O que proponho pode ser chamado de método da renda garantida. As unidades físicas em questão teriam de ser edifícios, não conjuntos habitacionais – edifícios que se misturem a outros, velhos e novos, nas ruas da cidade. Esses edifícios de renda garantida seriam de tipos e modalidades diferentes, conforme o tipo de vizinhança, a extensão do terreno e todas as considerações que normalmente influem na classificação das moradias mais ou menos padrão.

Para induzir os proprietários a construir esses edifícios nos bairros em que sejam necessários para substituir prédios degradados ou para aumentar a oferta de moradias, a repartição governamental competente, que chamarei de Departamento de Subvenção Habitacional (DSH), faria dois tipos de garantias aos construtores.

Primeira, o DSH garantiria ao construtor a obtenção do financiamento necessário para a construção. Se o construtor conseguisse obter um empréstimo de uma instituição de crédito convencional, o DSH avalizaria a hipoteca. Contudo, se ele não obtivesse o empréstimo, o próprio DSH emprestaria o dinheiro – um respaldo necessário devido à existência do embargo de crédito conjunto pelos financiadores convencionais para com localidades urbanas devedoras, e necessário somente na medida em que os empréstimos das fontes tradicionais, a taxas de juros razoavelmente baixas para hipotecas garantidas, não pudessem ser obtidos para o programa.

Tarefas:
A) Responda a estas perguntas com base no trecho sobre renda garantida:
(i) Que unidades físicas seriam usadas, em vez de conjuntos habitacionais?
(ii) Que nome é dado à repartição governamental competente?
(iii) O que essa repartição faria se o construtor conseguisse um empréstimo de uma instituição de crédito convencional?
B) Prossiga com o trecho sobre renda garantida a partir da última frase apresentada.
A listagem é um material à parte, sem ligação com o trecho sobre renda garantida.

Dados:

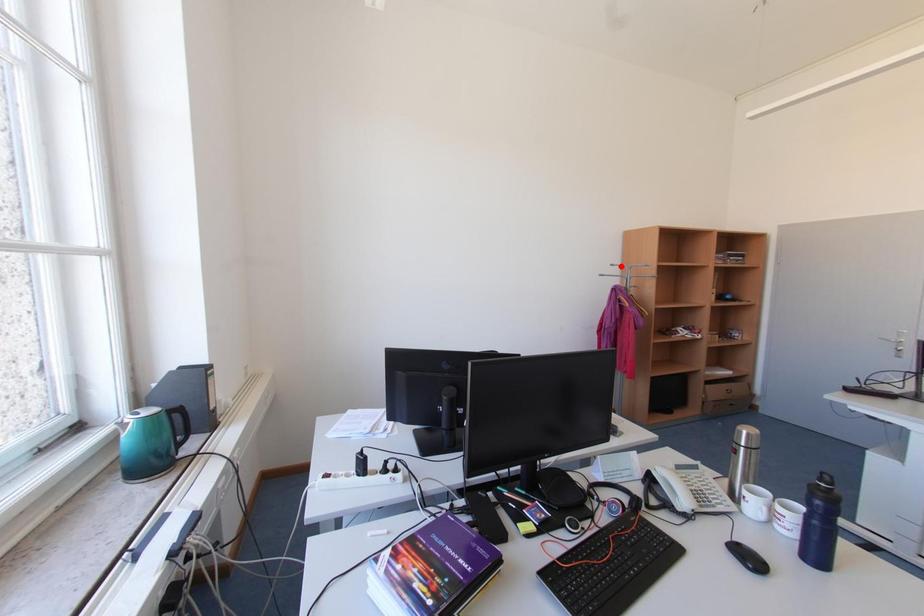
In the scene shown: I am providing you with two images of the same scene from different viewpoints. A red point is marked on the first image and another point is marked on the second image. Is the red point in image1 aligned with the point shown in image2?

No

Respostas:
A)
(i) Edifícios que se misturem a outros, velhos e novos, nas ruas da cidade.
(ii) Departamento de Subvenção Habitacional (DSH).
(iii) Avalizaria a hipoteca.

B)
Segunda, o DSH garantiria a esses construtores (ou aos proprietários a quem os prédios seriam posteriormente vendidos) um aluguel pelas unidades habitacionais do edifício suficiente para mantê-las economicamente.

Como compensação pela obtenção do financiamento e pela garantia de uma renda de aluguéis por todos os apartamentos ocupados, o DSH exigiria que o proprietário (a) construísse o prédio em determinado bairro e, às vezes, em local determinado dentro dele, e (b), na maioria dos casos, que ele selecionasse seus inquilinos dentre candidatos de uma área determinada ou um grupo determinado de prédios. Estes estariam localizados, em geral, em área próxima, mas em certos casos poderiam não estar. Veremos logo por que essas precondições são indicadas, mas primeiro é preciso falar da terceira e última função do órgão subsidiador, o DSH.

Depois de o proprietário ter selecionado seus inquilinos dentre os candidatos, o DSH verificaria a renda desses inquilinos. O órgão não teria poder para investigar nenhuma outra informação a respeito dos selecionados, a não ser a renda e o fato de eles terem vindo da área ou dos edifícios especificados. Temos códigos de leis e órgãos executivos que tratam de todos os assuntos correlatos relevantes, como obrigações locador-locatário, poderes da polícia, bem-estar social – e o DSH não deveria assumir essas funções. Não se trata de uma transação humilhante, fútil ou vaga, com o propósito de elevar a alma humana. É uma transação digna, comercial, de locação de moradias, nem mais, nem menos.

Pelo menos no início de um programa desses, a maioria dos inquilinos que se candidatassem ou todos eles não conseguiriam arcar com seu aluguel proporcional (sua parte total nos custos). O DSH cobriria a diferença. A verificação de renda, levando em conta o tamanho da família, seria feita anualmente, de modo semelhante à declaração do imposto de renda. Essa solução é empregada atualmente nos conjuntos habitacionais (nos quais ela se faz acompanhar de várias bisbilhotices e intrigas em outros assuntos), e é uma solução que demonstra bons resultados em muitos outros campos. Por exemplo, colégios e universidades usam esse recurso para conceder bolsas de estudo de acordo com a necessidade.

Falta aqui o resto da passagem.